VenkataramanDeathByDidgeridooWhy I Read It: It was the title. If you are going to die by didgeridoo, I have to know how.

Where I Got It: A review copy from the author (thanks!).

Who I Recommend This To: This is a fun, quirky mystery for a commute.

Narrator: Carrie Lee Martz

Publisher: Self published (2013)

Length: 2 hours 12 minutes

Author’s Page

Jamie Quinn doesn’t sleep, or at least, not much. So of course the job as a divorce attorney is perfect for filling her hours. Having recently lost her mother, Jamie is sleeping less than usual and consuming more coffee than usual to compensate. That is when her aunt calls in a panic; Jamie’s cousin Adam has been arrested for murder! Jamie drives to the rescue, facing down a hard-nosed detective, and starts digging into the death of Adam’s music teacher. Set in a small town in Florida, there are plenty of interesting characters to this humorous murder.

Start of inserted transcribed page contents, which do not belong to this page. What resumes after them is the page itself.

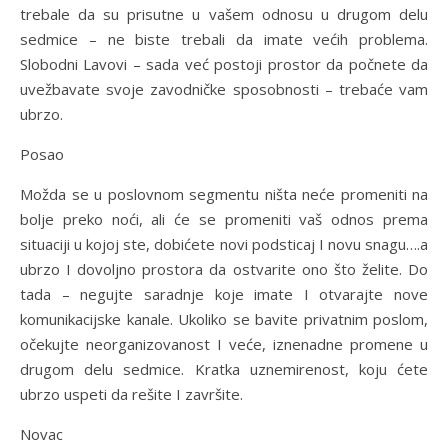
trebale da su prisutne u vašem odnosu u drugom delu
sedmice – ne biste trebali da imate većih problema.
Slobodni Lavovi – sada već postoji prostor da počnete da
uvežbavate svoje zavodničke sposobnosti – trebaće vam
ubrzo.
Posao
Možda se u poslovnom segmentu ništa neće promeniti na
bolje preko noći, ali će se promeniti vaš odnos prema
situaciji u kojoj ste, dobićete novi podsticaj I novu snagu….a
ubrzo I dovoljno prostora da ostvarite ono što želite. Do
tada – negujte saradnje koje imate I otvarajte nove
komunikacijske kanale. Ukoliko se bavite privatnim poslom,
očekujte neorganizovanost I veće, iznenadne promene u
drugom delu sedmice. Kratka uznemirenost, koju ćete
ubrzo uspeti da rešite I završite.
Novac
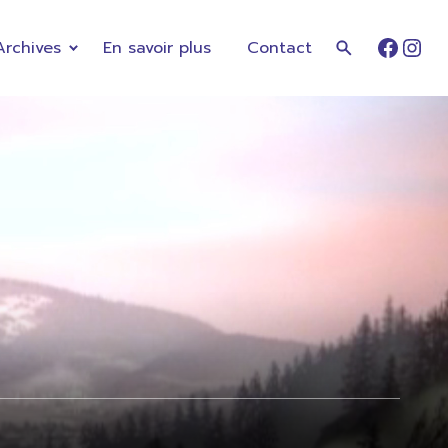
Archives
En savoir plus
Contact
Faceb
Ins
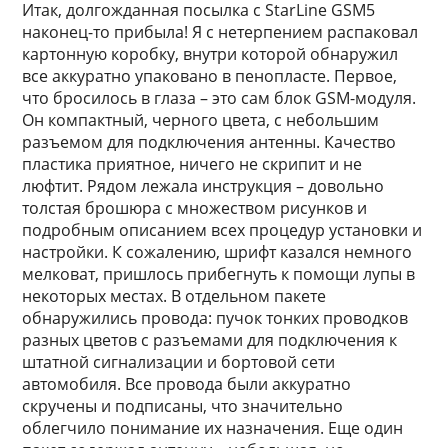
Итак, долгожданная посылка с StarLine GSM5
наконец-то прибыла! Я с нетерпением распаковал
картонную коробку, внутри которой обнаружил
все аккуратно упаковано в пенопласте. Первое,
что бросилось в глаза – это сам блок GSM-модуля.
Он компактный, черного цвета, с небольшим
разъемом для подключения антенны. Качество
пластика приятное, ничего не скрипит и не
люфтит. Рядом лежала инструкция – довольно
толстая брошюра с множеством рисунков и
подробным описанием всех процедур установки и
настройки. К сожалению, шрифт казался немного
мелковат, пришлось прибегнуть к помощи лупы в
некоторых местах. В отдельном пакете
обнаружились провода: пучок тонких проводков
разных цветов с разъемами для подключения к
штатной сигнализации и бортовой сети
автомобиля. Все провода были аккуратно
скручены и подписаны, что значительно
облегчило понимание их назначения. Еще один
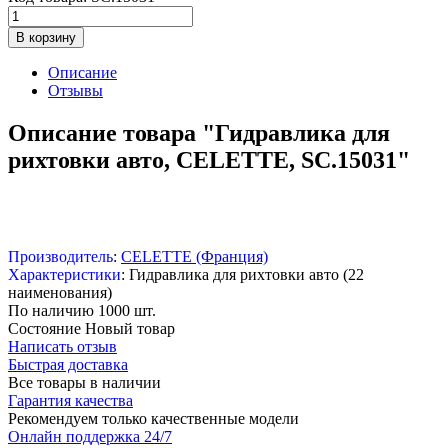
В корзину
Описание
Отзывы
Описание товара "Гидравлика для
рихтовки авто, CELETTE, SC.15031"
Производитель
:
CELETTE (Франция)
Характеристики
: Гидравлика для рихтовки авто (22
наименования)
По наличию
1000 шт.
Состояние
Новый товар
Написать отзыв
Быстрая доставка
Все товары в наличии
Гарантия качества
Рекомендуем только качественные модели
Онлайн поддержка 24/7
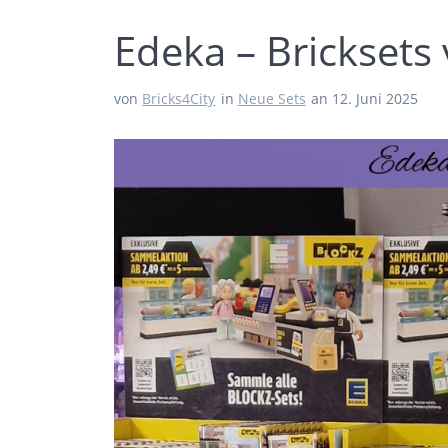
Edeka – Bricksets
von
Bricks4City
in
Neue Sets
an 12. Juni 2025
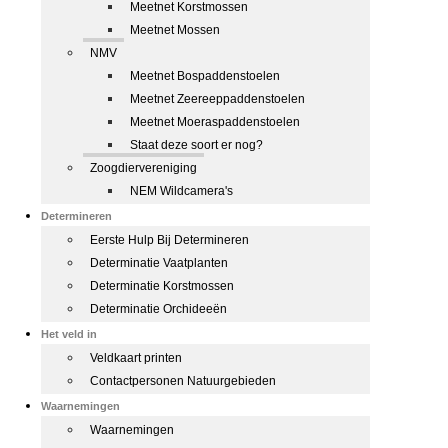
Meetnet Korstmossen
Meetnet Mossen
NMV
Meetnet Bospaddenstoelen
Meetnet Zeereeppaddenstoelen
Meetnet Moeraspaddenstoelen
Staat deze soort er nog?
Zoogdiervereniging
NEM Wildcamera's
Determineren
Eerste Hulp Bij Determineren
Determinatie Vaatplanten
Determinatie Korstmossen
Determinatie Orchideeën
Het veld in
Veldkaart printen
Contactpersonen Natuurgebieden
Waarnemingen
Waarnemingen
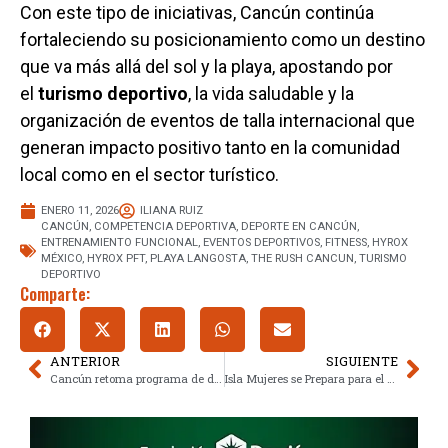
Con este tipo de iniciativas, Cancún continúa
fortaleciendo su posicionamiento como un destino
que va más allá del sol y la playa, apostando por
el
turismo deportivo
, la vida saludable y la
organización de eventos de talla internacional que
generan impacto positivo tanto en la comunidad
local como en el sector turístico.
ENERO 11, 2026
ILIANA RUIZ
CANCÚN
,
COMPETENCIA DEPORTIVA
,
DEPORTE EN CANCÚN
,
ENTRENAMIENTO FUNCIONAL
,
EVENTOS DEPORTIVOS
,
FITNESS
,
HYROX
MÉXICO
,
HYROX PFT
,
PLAYA LANGOSTA
,
THE RUSH CANCUN
,
TURISMO
DEPORTIVO
Comparte:
ANTERIOR
SIGUIENTE
Cancún retoma programa de descacharrización en 2026
Isla Mujeres se Prepara para el Carnaval 2026 con Música, Cultura y Grandes Espectáculos Internacionales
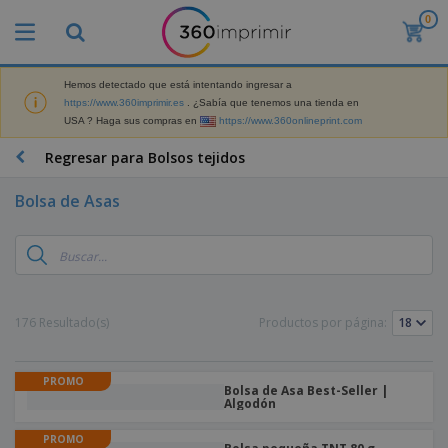
0
Hemos detectado que está intentando ingresar a
https://www.360imprimir.es
. ¿Sabía que tenemos una tienda en
USA ? Haga sus compras en
https://www.360onlineprint.com
Regresar para Bolsos tejidos
Bolsa de Asas
176 Resultado(s)
Productos por página:
PROMO
Bolsa de Asa Best-Seller |
Algodón
PROMO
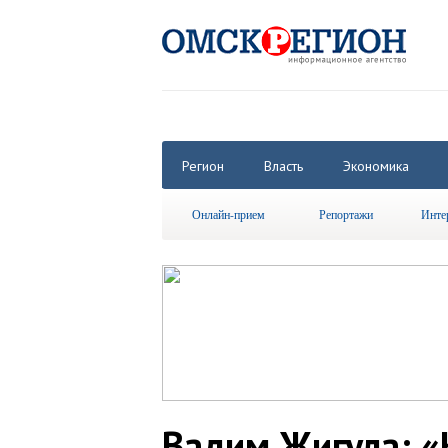
Регион
Власть
Экономика
Онлайн-прием
Репортажи
Инте
Вадим Жигула: «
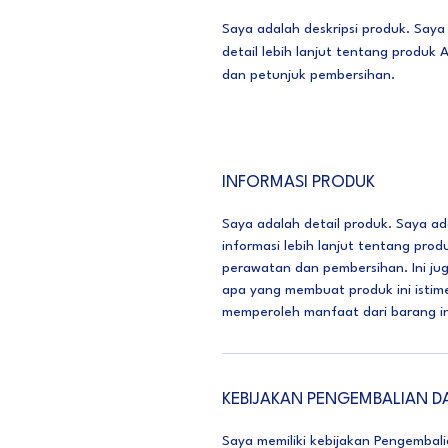
Saya adalah deskripsi produk. Sa
detail lebih lanjut tentang produk
dan petunjuk pembersihan.
INFORMASI PRODUK
Saya adalah detail produk. Saya 
informasi lebih lanjut tentang pro
perawatan dan pembersihan. Ini j
apa yang membuat produk ini isti
memperoleh manfaat dari barang in
KEBIJAKAN PENGEMBALIAN 
Saya memiliki kebijakan Pengembal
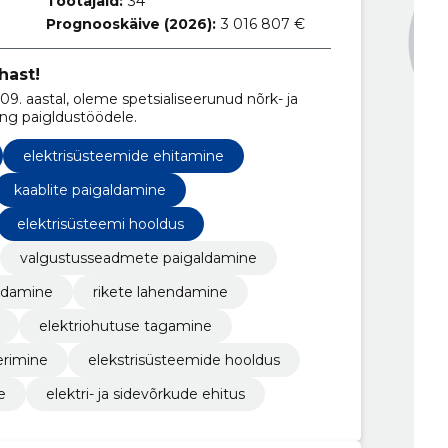
Töötajaid:
34
Prognooskäive (2026):
3 016 807 €
hast!
. aastal, oleme spetsialiseerunud nõrk- ja
ing paigldustöödele.
elektrisüsteemide ehitamine
kaablite paigaldamine
elektrisüsteemi hooldus
valgustusseadmete paigaldamine
aldamine
rikete lahendamine
elektriohutuse tagamine
erimine
elekstrisüsteemide hooldus
e
elektri- ja sidevõrkude ehitus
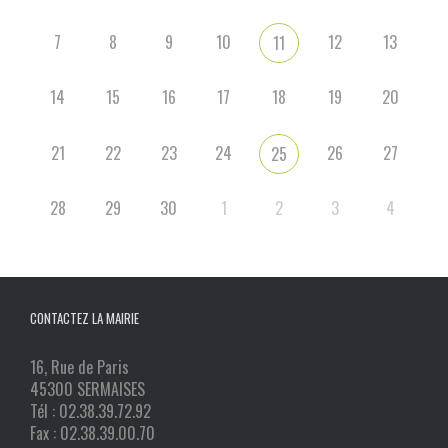
7
8
9
10
12
13
11
14
15
16
17
18
19
20
21
22
23
24
26
27
25
28
29
30
1
2
3
4
CONTACTEZ LA MAIRIE
16, Rue de Paris
45300 SERMAISES
Tél : 02.38.39.72.92
Fax : 02.38.39.00.70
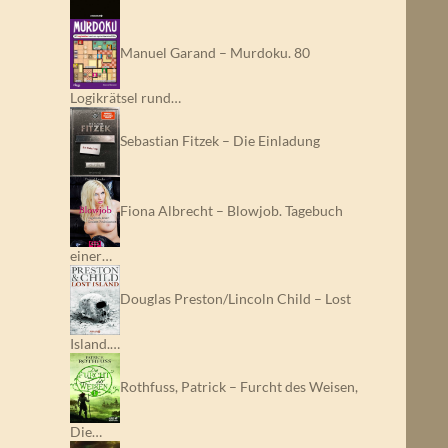
Manuel Garand – Murdoku. 80
Logikrätsel rund…
Sebastian Fitzek – Die Einladung
Fiona Albrecht – Blowjob. Tagebuch
einer…
Douglas Preston/Lincoln Child – Lost
Island.…
Rothfuss, Patrick – Furcht des Weisen,
Die…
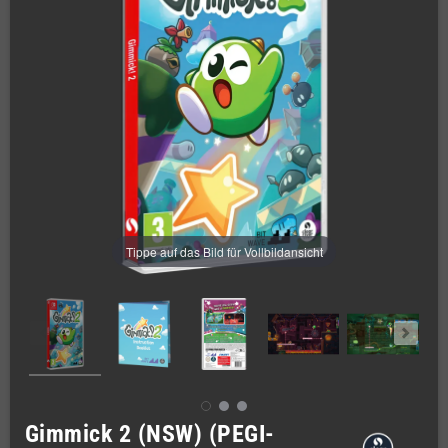
Tippe auf das Bild für Vollbildansicht
Gimmick 2 (NSW) (PEGI-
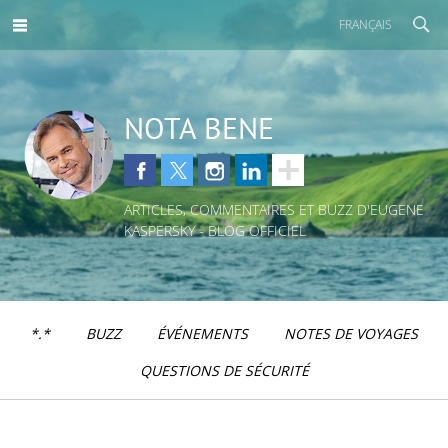
FRANÇAIS
NOTA BENE
ARTICLES, COMMENTAIRES ET BUZZ D'EUGENE
KASPERSKY - BLOG OFFICIEL
*.*
BUZZ
ÉVÉNEMENTS
NOTES DE VOYAGES
QUESTIONS DE SÉCURITÉ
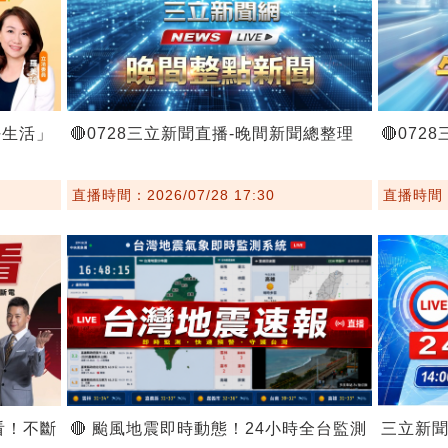
好生活」
🔴0728三立新聞直播-晚間新聞總整理
🔴07
直播時間：2026/07/28 17:30
直播時間：2
看！不斷
🔴 颱風地震即時動態！24小時全台監測
三立新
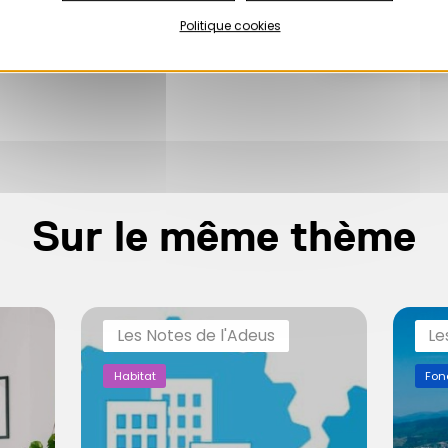
Politique cookies
Sur le même thème
Les Notes de l'Adeus
Le
Habitat
Fon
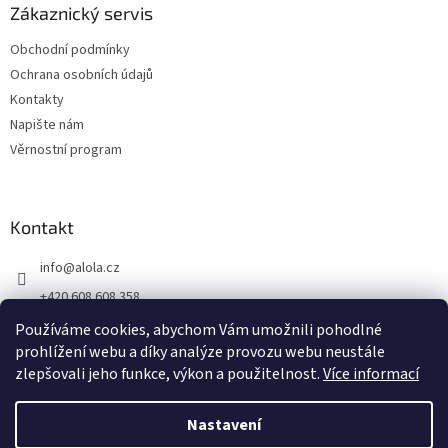
Zákaznický servis
Obchodní podmínky
Ochrana osobních údajů
Kontakty
Napište nám
Věrnostní program
Kontakt
info
@
alola.cz
+420 608 608 358
https://www.facebook.com/alolaCZ
Používáme cookies, abychom Vám umožnili pohodlné
prohlížení webu a díky analýze provozu webu neustále
alola.cz/
zlepšovali jeho funkce, výkon a použitelnost.
Více informací
Nastavení
Vytvořil Shoptet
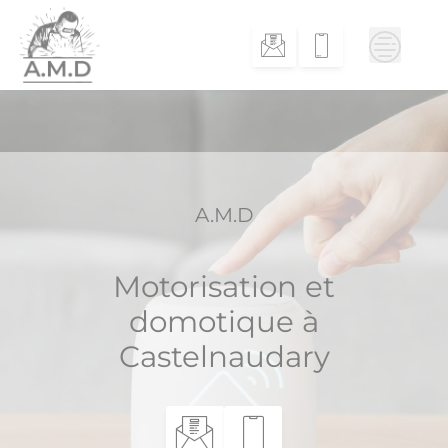
Skip
to
content
A.M.D
Motorisation et
domotique à
Castelnaudary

This was a quaint, fun little mystery. I found Jamie easy to relate to. There was just enough background to give her some depth, but not enough to drag down the story. After all, it is just over 2 hours long. Not much room for pesky background details. Then there is Adam, a teen age boy with Asperger Syndrome. The police found him on scene when they reported to the 911 call, dead music teacher at his feet, repeatedly apologizing. yep, poor Adam looked pretty guilty.

Jamie feels woefully inadequate to dig into a mystery and to clear Adam, let alone any client, from a murder charge. She is a divorce attorney, not a criminal case attorney. So she calls on a good friend for help, and a shady almost-friend for more help. Together, the mystery starts to unfold and it was quite fun to watch how the pieces came together.

If I have any criticism, it is that I felt the ending was a little rushed. We had all this great, sometimes humorous, drama through out the book, and then the ending was a little rushed. Still, not enough of a negative to deter me from enjoying further works by this author.

Narration: Carrie Lee Martz gave Jamie a clear voice, capturing her various emotions of alarm, anger, concern, sadness, relief. And she did a decent job at Adam’s stilted speech patterns too.

What I Liked: The cover; the title; Jamie Quinn was a fun character; Asperger syndrome side character; the humor.

What I Disliked: The ending was just a touch rushed.